In general, treatment of type 2 diabetes mellitus begins with lifestyle changes and oral antidiabetic drugs. In this study, monotherapy was selected in the 87.7% of the patients with HbA1c < 8%, and metformin was given in the 88% of these cases. In this sense, even though not all the patients were properly treated, a clear and important adherence to the National Guideline was observed. In Colombia, similar observations were made in 2017 by Machado et al. [12], who reported that metformin was used in the 84% of the cases, notwithstanding that this percentage includes the whole population under study.

On the other hand, when analyzing patients with HbA1c ≥ 8%, it was observed that two-thirds of this group were not adequately treated, since monotherapy was initiated at diagnosis. When comparing both regimens, we found that patients from the subsidized regimen were 1.3 times more likely to receive monotherapy than patients from the contributory regimen (OR 2.33, 95% CI 1.41–3.86). This raises concerns about the way in which the National Guideline is being adopted for the treatment of patients with the greatest risks of this pathology and inequities that may occur between regimes regarding the access to adequate therapy.

As described in the literature, here we identified a failure to initiate an adequate treatment(6). It will be valid and necessary in further studies to explore if the cause of the inadequate management is due to factors directly related to the health care professionals, attributable to poor knowledge of the Guideline, failure to set clear goals, reactive more that proactive treatment, among others; or if it is more related to possible administrative barriers imposed by our health care system when prescribing multiple medications for control of diabetes.

There were some limitations. Analyses were carried out from an administrative database and not for medical charts, which not allow to confirm the causes of clinical inertia. Likewise given the source of the sample and the study design, the results are not generalizable for all the population in Colombia. The distribution was not proportional to the sizes of the population with T2DM attended in each department. Considering the high number of HMOs in Colombia, sample size in this study is another limitation we found to reflect the whole picture of patients with DM2.

It is important to highlight that at that time the information was collected (2016–2017), some medications for T2DM included in the CNG, were not covered by the health benefit plan (a list of services -including medications- that should be provided by the HMOs).
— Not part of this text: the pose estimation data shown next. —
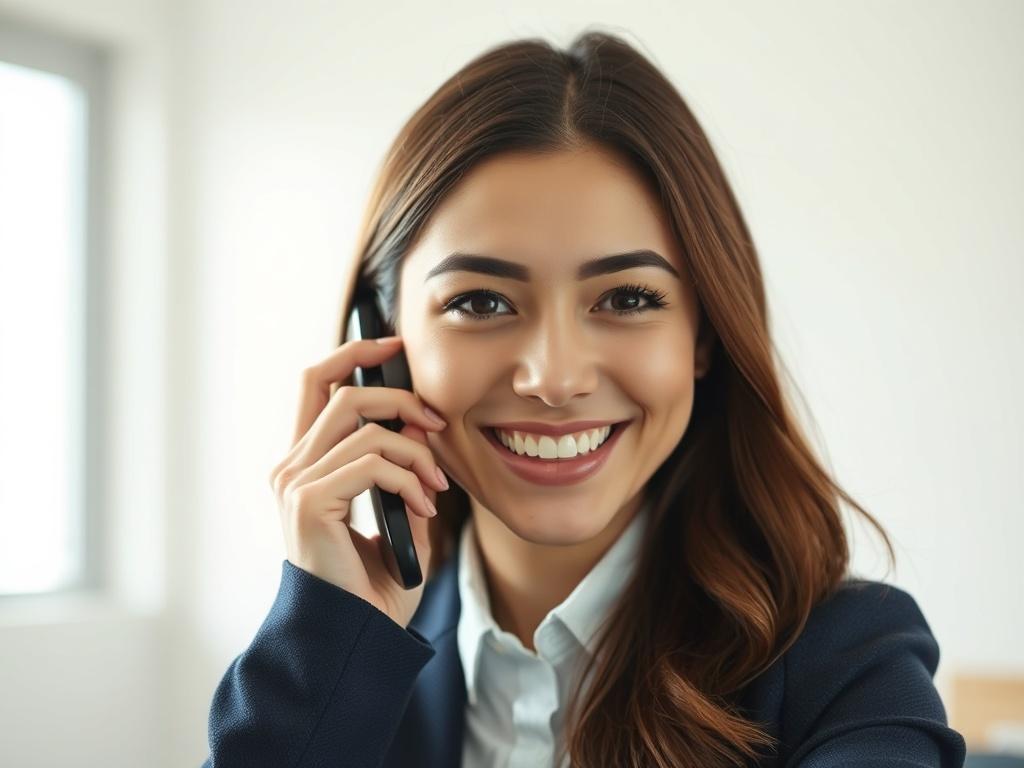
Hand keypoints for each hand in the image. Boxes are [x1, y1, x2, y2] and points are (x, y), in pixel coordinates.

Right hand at [268, 337, 448, 627]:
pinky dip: (409, 478)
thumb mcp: (397, 513)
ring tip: (437, 486)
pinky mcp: (308, 502)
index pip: (316, 382)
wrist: (356, 635)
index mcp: (304, 463)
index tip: (395, 345)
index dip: (352, 352)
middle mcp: (290, 467)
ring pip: (365, 425)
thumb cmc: (373, 582)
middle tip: (436, 423)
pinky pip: (372, 463)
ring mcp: (294, 483)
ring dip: (415, 452)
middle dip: (398, 395)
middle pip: (340, 389)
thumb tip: (418, 421)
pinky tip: (424, 507)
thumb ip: (403, 466)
Additionally, the subsidized regimen had at that time a different payment process (through charges to the local Health Secretary) than the contributory one (through direct charges to an account of the ministry of health), generating difficulties to the health care institutions for the prescription of medications not included in the health benefit plan in that moment.

The variations in payment conditions could have caused differences in the diagnosis, treatment, monitoring, and control of the disease between the regimens [11, 28]. However, the possibility that the differences in results observed in the two HMOs could be related to differences in data collection methods, cannot rule out.
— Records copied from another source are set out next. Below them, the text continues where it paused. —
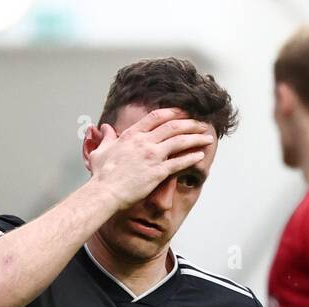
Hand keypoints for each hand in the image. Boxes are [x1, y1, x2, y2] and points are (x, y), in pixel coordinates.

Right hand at [88, 108, 213, 208]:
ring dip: (196, 138)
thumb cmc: (102, 175)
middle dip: (190, 123)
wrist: (105, 192)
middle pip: (173, 126)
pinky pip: (179, 162)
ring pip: (179, 141)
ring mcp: (152, 156)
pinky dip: (191, 158)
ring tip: (207, 137)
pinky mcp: (157, 172)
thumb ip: (106, 137)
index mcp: (132, 134)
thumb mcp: (101, 151)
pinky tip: (201, 156)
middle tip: (202, 123)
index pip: (157, 117)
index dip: (173, 113)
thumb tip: (104, 128)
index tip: (183, 113)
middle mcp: (145, 142)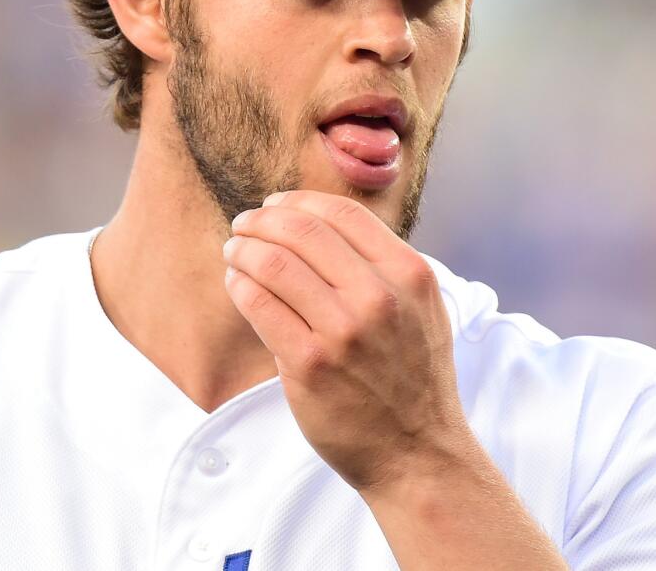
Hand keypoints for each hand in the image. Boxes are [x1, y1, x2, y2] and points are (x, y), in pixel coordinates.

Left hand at [223, 190, 467, 493]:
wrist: (418, 454)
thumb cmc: (414, 378)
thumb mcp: (421, 309)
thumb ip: (383, 266)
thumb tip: (317, 223)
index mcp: (409, 274)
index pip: (342, 213)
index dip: (298, 201)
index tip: (275, 206)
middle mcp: (379, 297)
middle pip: (302, 230)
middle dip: (262, 221)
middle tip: (244, 226)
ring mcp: (343, 332)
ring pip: (273, 263)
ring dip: (243, 249)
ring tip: (234, 252)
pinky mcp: (309, 365)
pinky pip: (259, 305)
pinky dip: (239, 285)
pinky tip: (236, 284)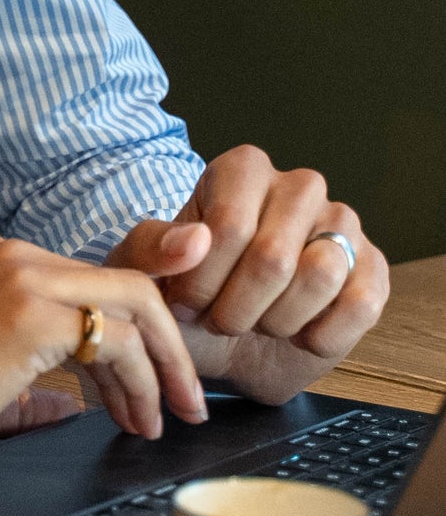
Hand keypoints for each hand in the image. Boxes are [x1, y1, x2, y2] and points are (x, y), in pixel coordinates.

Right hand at [0, 234, 207, 476]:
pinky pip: (118, 341)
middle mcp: (13, 255)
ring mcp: (22, 277)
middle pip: (128, 284)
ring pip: (135, 305)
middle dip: (170, 347)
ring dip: (165, 368)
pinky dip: (141, 383)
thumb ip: (32, 384)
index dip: (137, 332)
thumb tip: (69, 407)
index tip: (159, 380)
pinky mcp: (31, 314)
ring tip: (168, 418)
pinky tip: (136, 419)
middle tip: (189, 400)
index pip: (94, 284)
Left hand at [106, 146, 389, 404]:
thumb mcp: (144, 272)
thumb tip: (194, 241)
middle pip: (274, 257)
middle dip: (236, 310)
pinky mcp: (372, 270)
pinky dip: (322, 336)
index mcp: (242, 170)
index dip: (202, 284)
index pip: (229, 228)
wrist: (224, 345)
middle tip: (221, 321)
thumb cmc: (184, 297)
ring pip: (321, 276)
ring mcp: (342, 226)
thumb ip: (151, 249)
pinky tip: (299, 335)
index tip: (184, 303)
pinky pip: (360, 305)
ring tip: (259, 322)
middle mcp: (299, 186)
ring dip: (278, 321)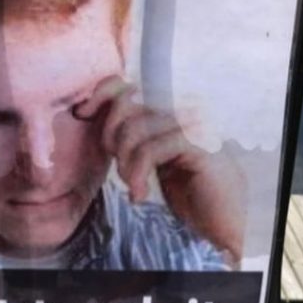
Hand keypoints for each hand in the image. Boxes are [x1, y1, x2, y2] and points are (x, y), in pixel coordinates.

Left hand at [74, 76, 245, 262]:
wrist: (221, 219)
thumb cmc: (185, 187)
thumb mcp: (149, 156)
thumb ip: (127, 132)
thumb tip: (83, 110)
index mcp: (167, 105)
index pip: (124, 82)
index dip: (99, 94)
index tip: (81, 115)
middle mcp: (179, 105)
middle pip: (124, 103)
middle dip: (111, 138)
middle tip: (121, 168)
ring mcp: (190, 121)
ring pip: (134, 128)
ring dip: (125, 163)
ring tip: (133, 186)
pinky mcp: (197, 143)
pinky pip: (150, 149)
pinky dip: (137, 175)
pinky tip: (139, 195)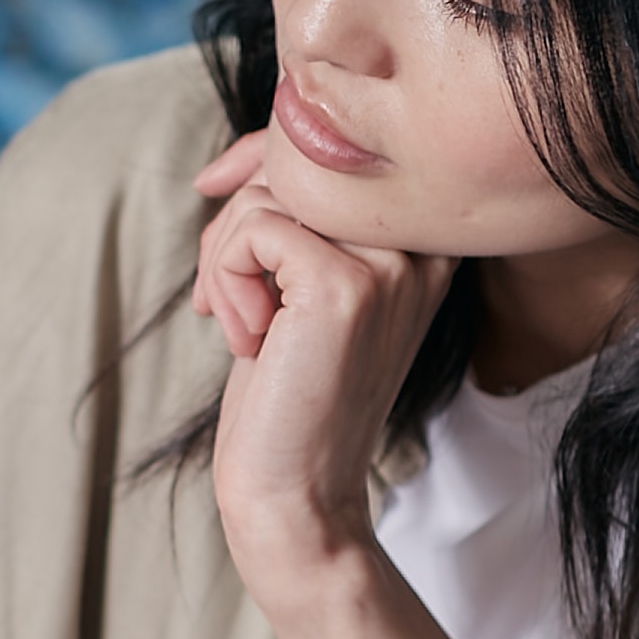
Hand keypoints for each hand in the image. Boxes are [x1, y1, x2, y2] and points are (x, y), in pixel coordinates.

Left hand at [192, 147, 454, 613]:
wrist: (295, 494)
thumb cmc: (286, 395)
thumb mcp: (295, 289)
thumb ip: (295, 216)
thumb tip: (235, 158)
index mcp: (425, 242)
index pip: (339, 145)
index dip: (263, 154)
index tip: (212, 186)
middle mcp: (425, 246)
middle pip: (301, 161)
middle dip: (235, 220)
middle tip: (223, 298)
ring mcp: (392, 264)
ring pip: (271, 191)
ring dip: (225, 257)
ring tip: (242, 327)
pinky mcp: (347, 286)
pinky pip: (255, 229)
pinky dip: (225, 276)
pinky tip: (245, 338)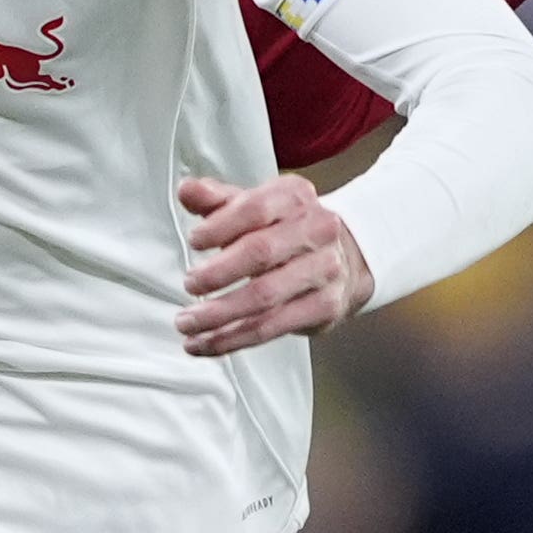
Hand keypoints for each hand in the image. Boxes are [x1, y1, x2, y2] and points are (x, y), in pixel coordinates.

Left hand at [176, 171, 371, 357]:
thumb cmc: (289, 230)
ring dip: (219, 314)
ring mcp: (324, 271)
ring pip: (264, 297)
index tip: (195, 240)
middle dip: (218, 273)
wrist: (344, 257)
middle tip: (190, 284)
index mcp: (294, 198)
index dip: (220, 225)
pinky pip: (272, 327)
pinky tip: (207, 341)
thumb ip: (218, 200)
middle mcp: (316, 231)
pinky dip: (233, 338)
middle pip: (261, 253)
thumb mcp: (256, 206)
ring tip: (187, 322)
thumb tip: (188, 191)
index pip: (256, 208)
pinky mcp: (324, 307)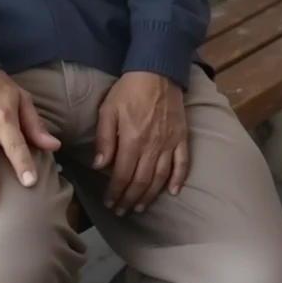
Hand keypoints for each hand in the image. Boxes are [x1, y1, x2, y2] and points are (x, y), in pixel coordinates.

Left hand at [94, 71, 188, 215]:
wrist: (157, 71)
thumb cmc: (128, 90)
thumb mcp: (108, 110)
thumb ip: (104, 139)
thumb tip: (99, 166)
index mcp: (131, 140)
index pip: (122, 175)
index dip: (115, 192)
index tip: (110, 203)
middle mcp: (152, 147)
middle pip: (141, 181)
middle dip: (130, 199)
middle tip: (122, 211)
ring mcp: (169, 143)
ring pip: (160, 177)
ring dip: (150, 195)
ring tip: (141, 207)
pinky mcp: (182, 138)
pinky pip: (182, 164)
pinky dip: (178, 180)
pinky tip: (173, 192)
Since this study found 93.5% of the population had clinical inertia, it is necessary to evaluate the correct implementation of current guidelines for the management of T2DM and their impact in terms of improvements of health conditions. Finally, it is necessary to increase the awareness of the physicians about clinical inertia and the consequences of the lack of the glycemic control (12).
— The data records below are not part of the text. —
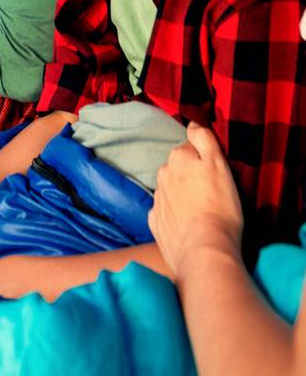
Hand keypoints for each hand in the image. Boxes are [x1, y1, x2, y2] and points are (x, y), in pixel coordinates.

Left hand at [148, 123, 243, 283]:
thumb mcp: (219, 165)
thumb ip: (203, 139)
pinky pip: (166, 212)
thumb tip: (192, 123)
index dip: (205, 160)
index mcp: (178, 158)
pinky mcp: (156, 223)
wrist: (205, 252)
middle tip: (212, 193)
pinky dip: (175, 215)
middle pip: (179, 169)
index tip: (215, 173)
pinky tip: (189, 225)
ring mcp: (157, 201)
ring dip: (182, 195)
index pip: (191, 148)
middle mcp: (163, 176)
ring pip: (171, 189)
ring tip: (202, 211)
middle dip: (191, 176)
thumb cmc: (219, 207)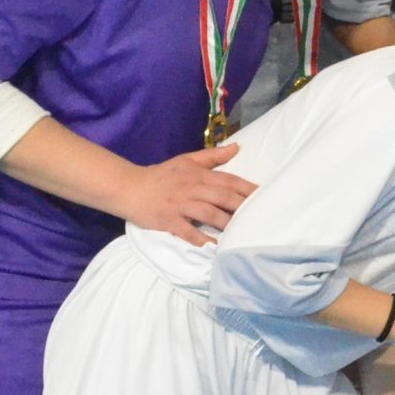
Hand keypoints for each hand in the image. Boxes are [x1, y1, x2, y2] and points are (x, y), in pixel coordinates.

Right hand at [124, 146, 256, 243]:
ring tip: (242, 232)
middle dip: (242, 206)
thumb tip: (237, 147)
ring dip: (226, 223)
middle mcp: (192, 189)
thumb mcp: (186, 160)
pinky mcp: (168, 221)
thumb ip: (212, 156)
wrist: (128, 187)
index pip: (228, 180)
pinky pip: (188, 232)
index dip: (247, 188)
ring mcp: (180, 205)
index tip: (265, 196)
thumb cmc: (161, 175)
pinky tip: (215, 246)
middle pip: (222, 197)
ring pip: (209, 214)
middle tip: (261, 216)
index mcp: (198, 175)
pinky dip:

Finally, in this study the non-pharmacological treatment were not considered, being this a possibility of bias.

Conclusion

This is the first study that analyzes clinical inertia under the current local clinical guidelines in both regimens of insurance affiliation in Colombia. In this study, clinical inertia constitutes a major issue for the diabetic population, not only at the time of diagnosis, but also during the follow-up of the patients, particularly in the subsidized regimen. It is important to review the guidelines awareness, knowledge and adherence. This information may help payers and clinicians to streamline strategies for reducing clinical inertia and improve patient outcomes.